> _TEXT BLOCK_:

3. Law of Multiple Proportions: Proposed by Dalton in 1803, this law states that if two elements can combine to form more than one compound, then the masses of one element that combine with a fixed mass of the other element are in ratios of small whole numbers. For instance, carbon and oxygen can form CO and \( CO_2 \). In CO, 12g of C combines with 16g of O. In \( CO_2 \), 12g of C combines with 32g of O. The masses of oxygen (16g and 32g) that combine with a fixed mass of carbon (12g) are in a simple ratio of 16:32, or 1:2.
4. Law of Reciprocal Proportion: This law states that if two different elements combine separately with a third element, then the ratio of their combining masses will be either the same or a simple multiple of the ratio in which they combine with each other. This shows how elements behave in relation to a common third element.
5. Gay Lussac's Law of Gaseous Volumes: As discussed in Question 39, this law states that when gases react or are produced in a chemical reaction, their volumes bear a simple whole-number ratio to one another, provided all measurements are done at the same temperature and pressure. For example, 1 volume of nitrogen combines with 3 volumes of hydrogen to form 2 volumes of ammonia (\( N_2 + 3H_2 \rightarrow 2NH_3 \)), showing a 1:3:2 ratio by volume.

> _THE PROBLEM_:
Extract the part of the passage on the laws of chemical combination starting with "4. Law of Reciprocal" and going on through "ratio by volume.". The entries have no connection to the passage on the laws of chemical combination.

> _INFORMATION PROVIDED_:
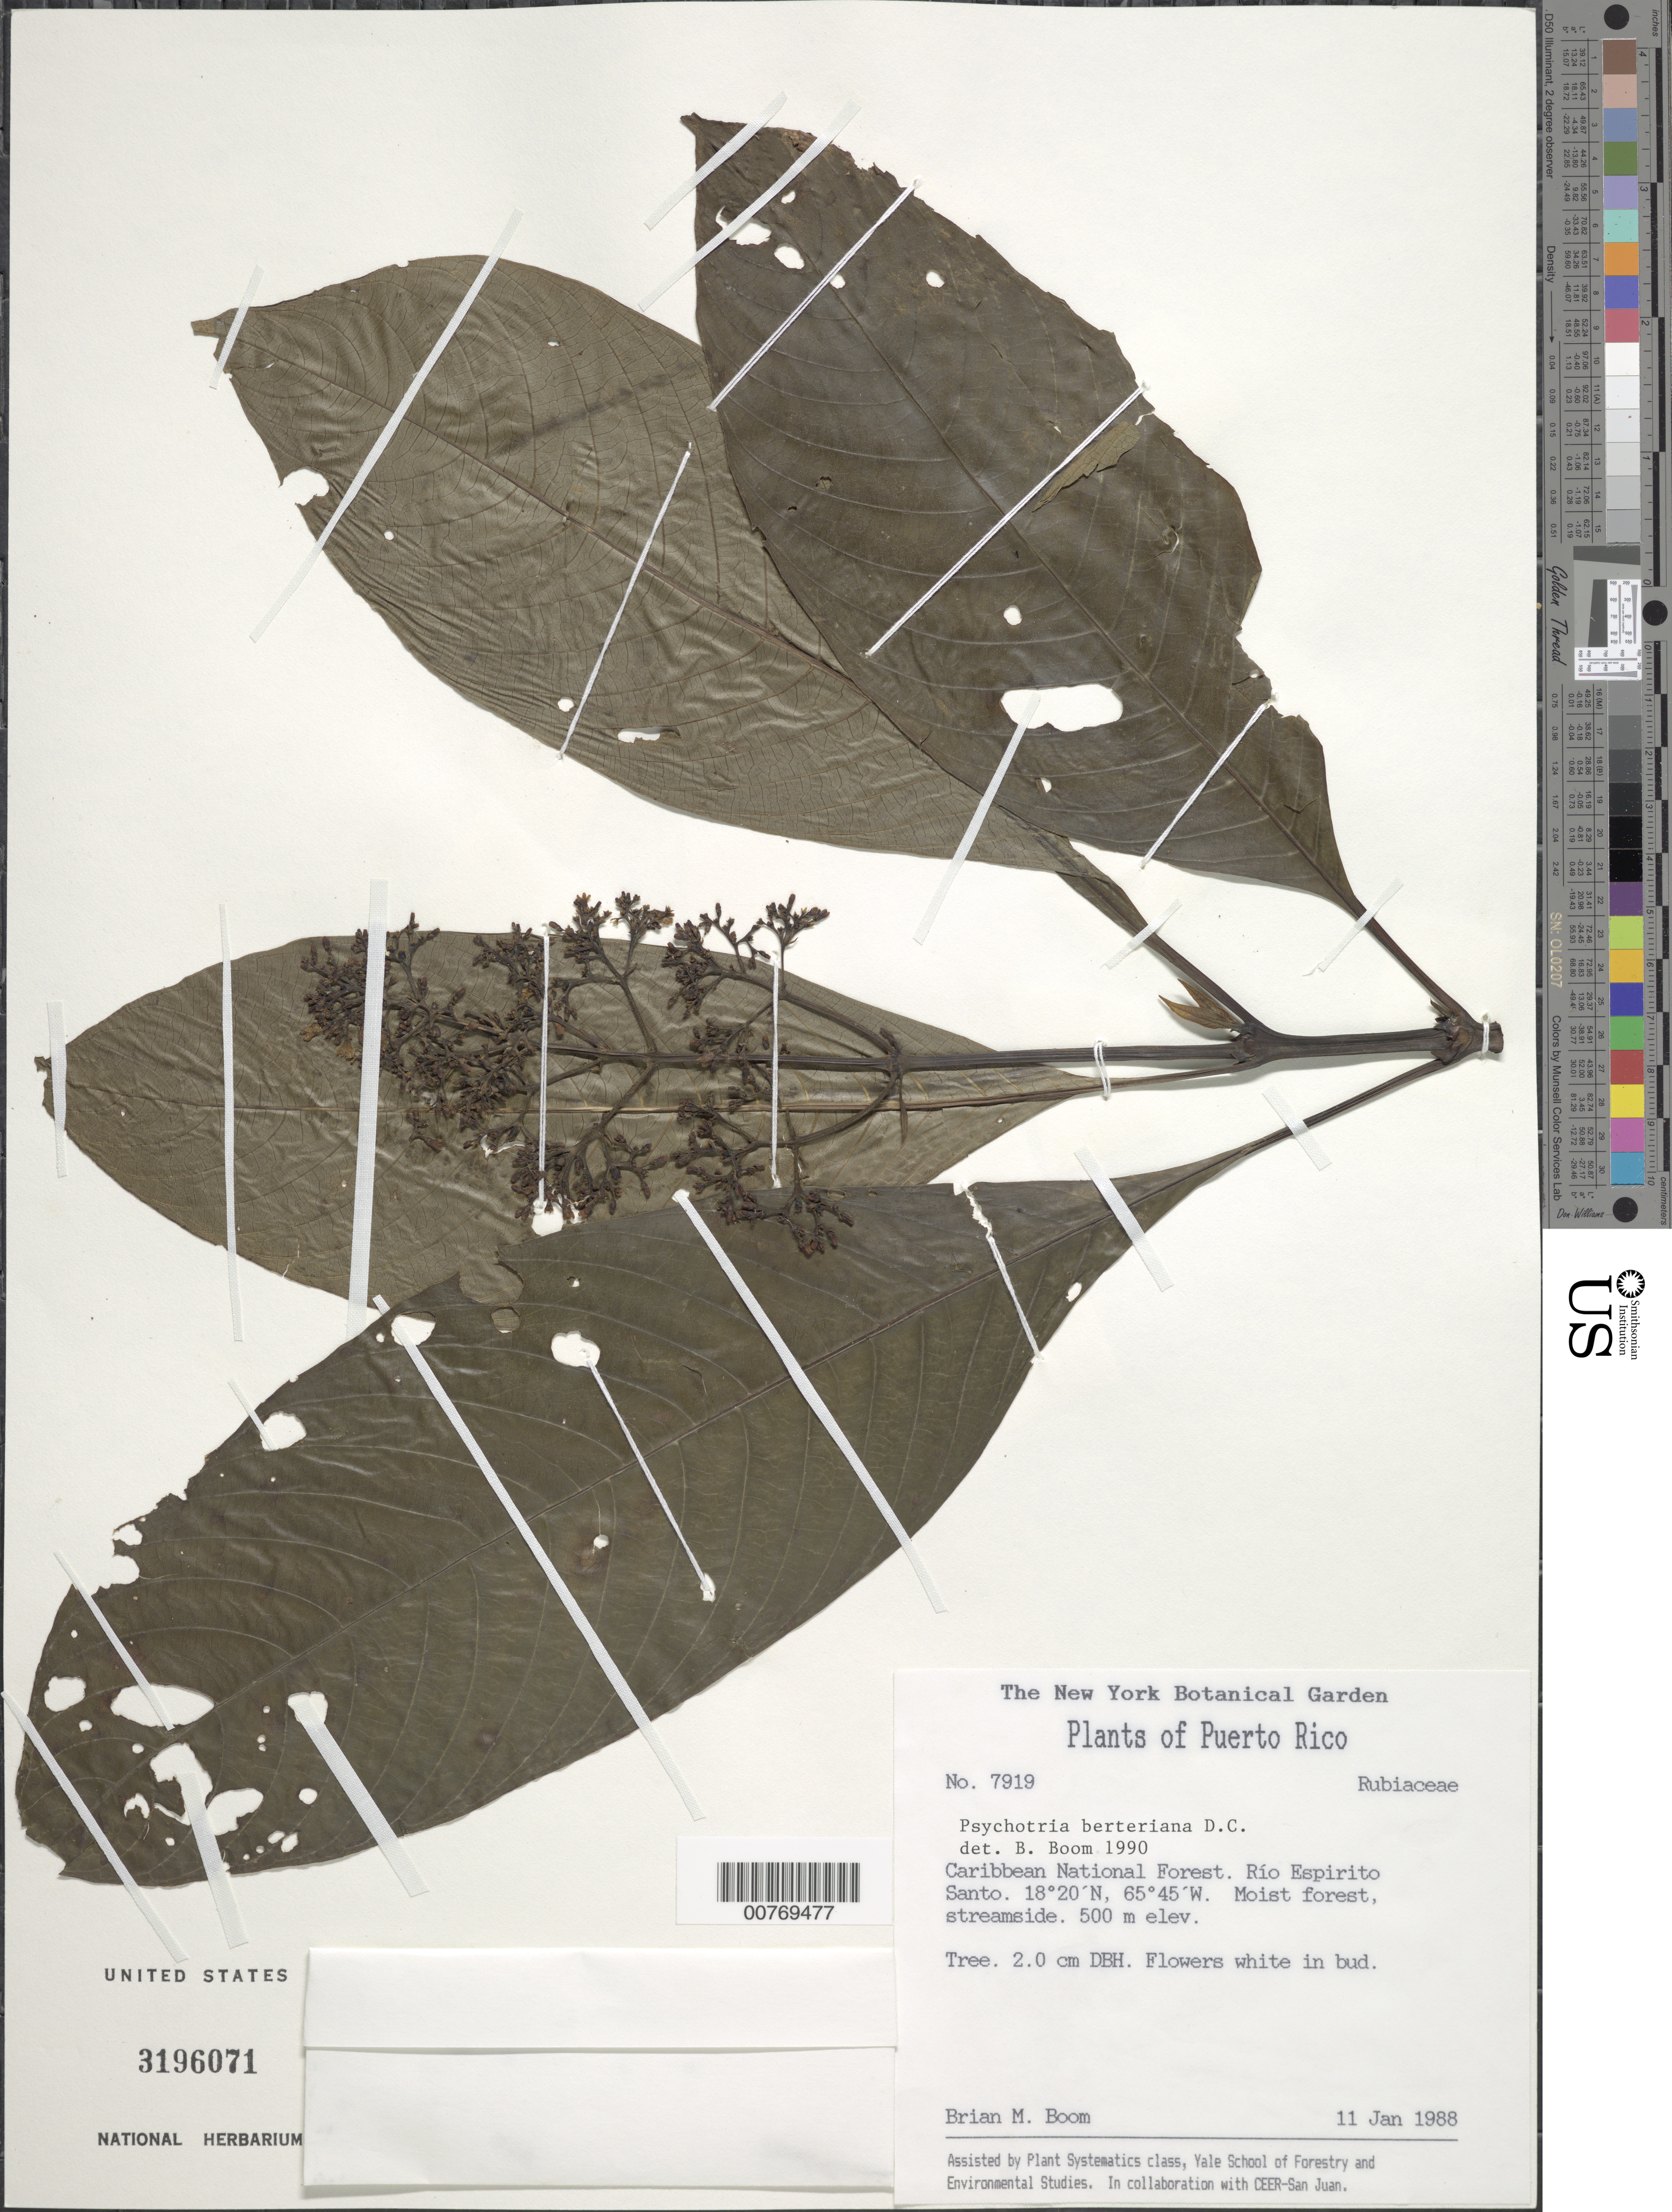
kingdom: Plantae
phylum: Tracheophyta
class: Magnoliopsida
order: Gentianales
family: Rubiaceae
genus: Psychotria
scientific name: Psychotria berteroana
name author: DC.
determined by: Boom, B. M.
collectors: B. M. Boom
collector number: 7919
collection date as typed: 11 Jan 1988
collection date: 1988-01-11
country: Puerto Rico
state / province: Río Grande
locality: Caribbean National Forest. Río Espiritu Santo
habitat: Moist forest, streamside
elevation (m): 500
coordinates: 18.33333333, -65.75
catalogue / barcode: US 3196071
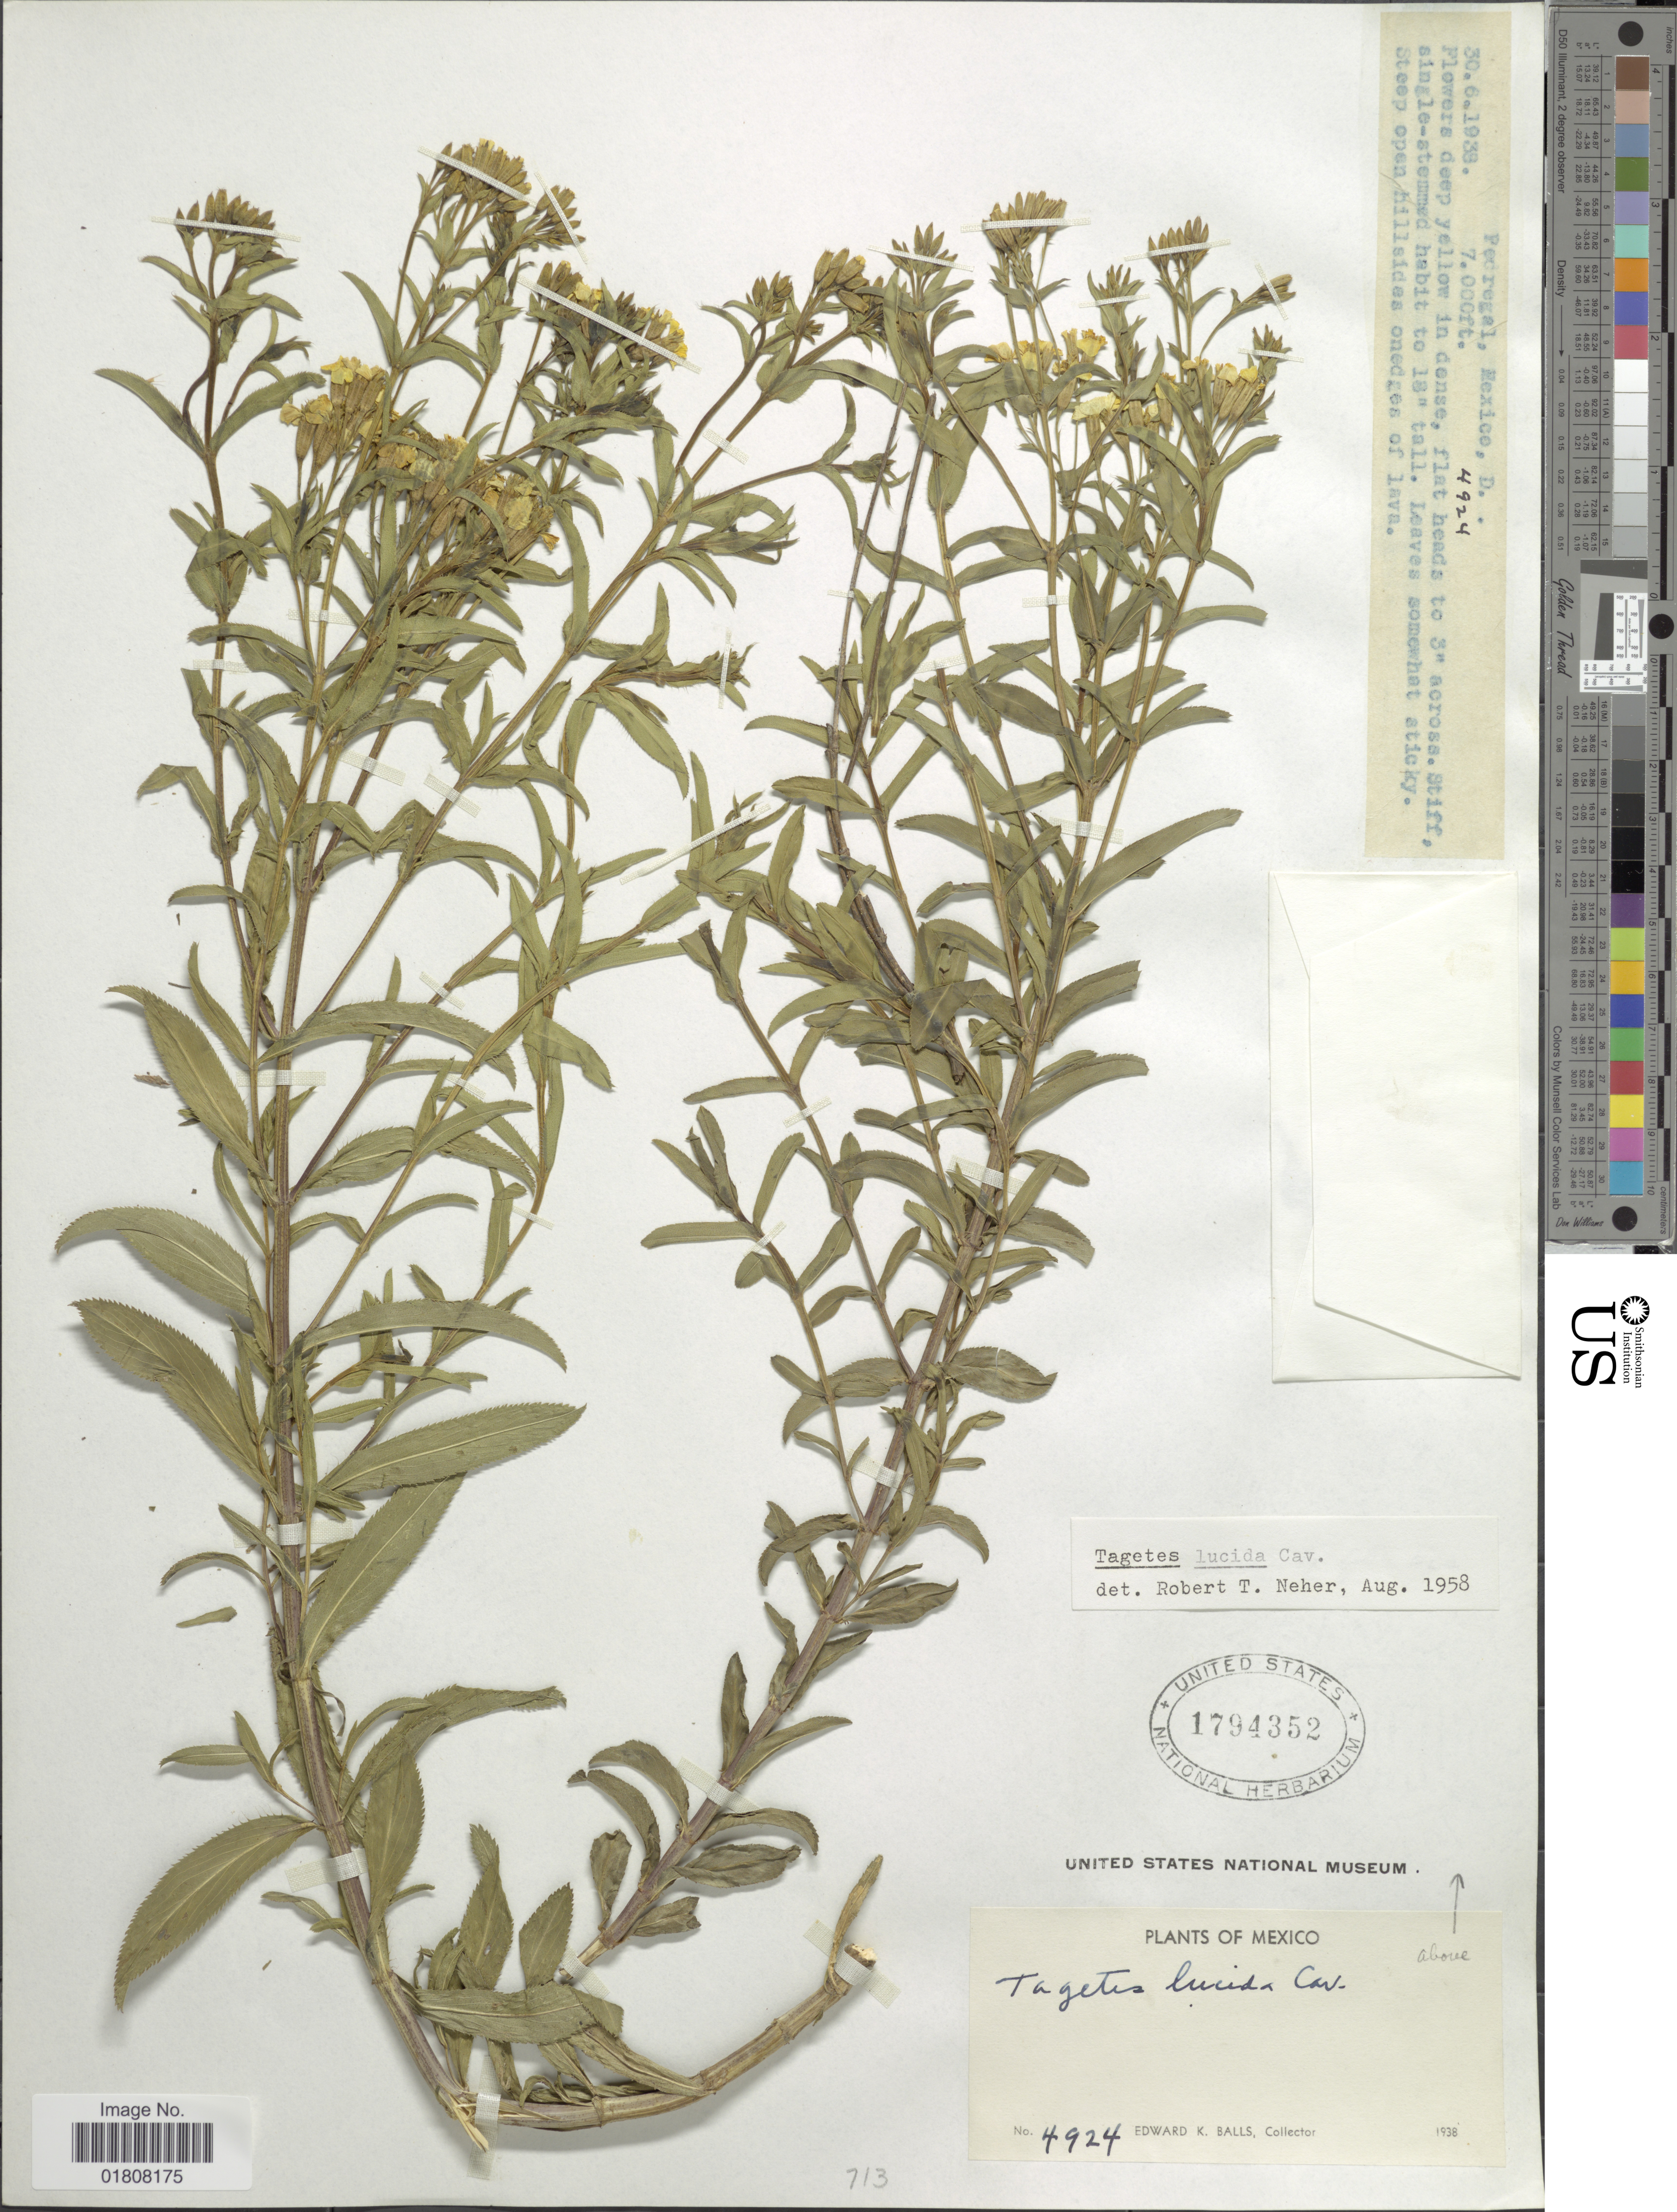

> _RESULT OF THIS EXERCISE_:
4. Law of Reciprocal Proportion: This law states that if two different elements combine separately with a third element, then the ratio of their combining masses will be either the same or a simple multiple of the ratio in which they combine with each other. This shows how elements behave in relation to a common third element.
5. Gay Lussac's Law of Gaseous Volumes: As discussed in Question 39, this law states that when gases react or are produced in a chemical reaction, their volumes bear a simple whole-number ratio to one another, provided all measurements are done at the same temperature and pressure. For example, 1 volume of nitrogen combines with 3 volumes of hydrogen to form 2 volumes of ammonia (\( N_2 + 3H_2 \rightarrow 2NH_3 \)), showing a 1:3:2 ratio by volume.